Best Practice: Prevent Substacks from Triggering Main Stack Scripts

Brahmanathaswami brahma at hindu.org
Fri Feb 6 18:03:53 EST 2015


"it depends"

got it... for me it's not about protecting anything..

it's about..eg.

on resizestack x,y

   set the rect of some grc to the rect of this card
# and other tricks here  relating to dynamic geometry changes...

end resize stack

This gets triggered by a substack that does not have those controlled.
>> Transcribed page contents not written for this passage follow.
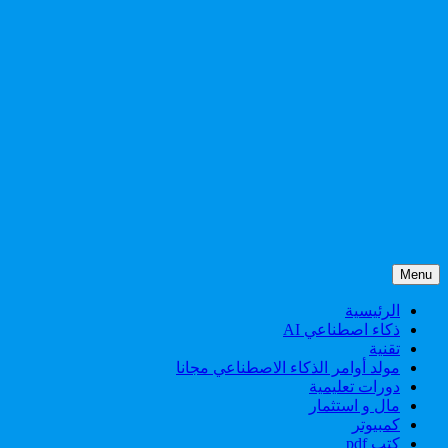
Menu
الرئيسية
ذكاء اصطناعي AI
تقنية
مولد أوامر الذكاء الاصطناعي مجانا
دورات تعليمية
مال و استثمار
كمبيوتر
كتب pdf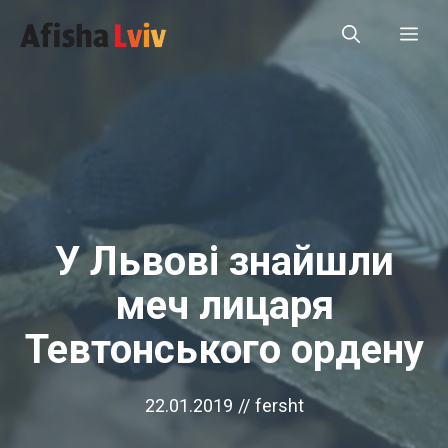
Перейти
Ме
до
вмісту
У Львові знайшли
меч лицаря
Тевтонського ордену
22.01.2019
//
fersht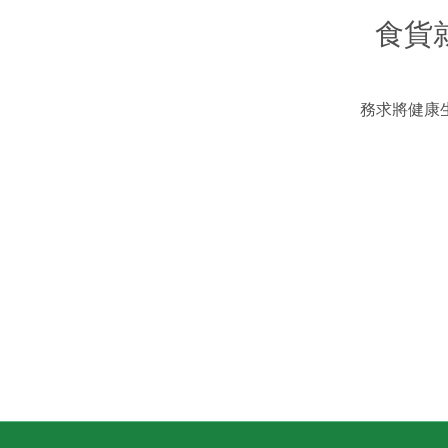
食貨
務求將健康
How do you do this in real code

on resizestack x,y
  if this stack is not the stack that this handler resides in then
    do nothing
else
   set the rect of some grc to the rect of this card
# and other tricks here  relating to dynamic geometry changes...

   end if

end resizestack



Swasti Astu, Be Well!
Brahmanathaswami

Kauai's Hindu Monastery
www.HimalayanAcademy.com



J. Landman Gay wrote:
>
> I usually do the thing where you put the open* handlers into the first 
> card of the mainstack. It's easiest.
>
> If there are handlers that should be shared, but only with a few 
> stacks, I put those handlers into the mainstack and check in the first 
> line of the handler to see if the target is one of the stacks it needs 
> to work with, and if not it exits.
>
> If almost everything needs to use the open* handlers except one or two 
> stacks, then I put the handlers into the mainstack stack script and 
> put blocking handlers into the stacks that are an exception.
>
> So I guess the answer is...it depends.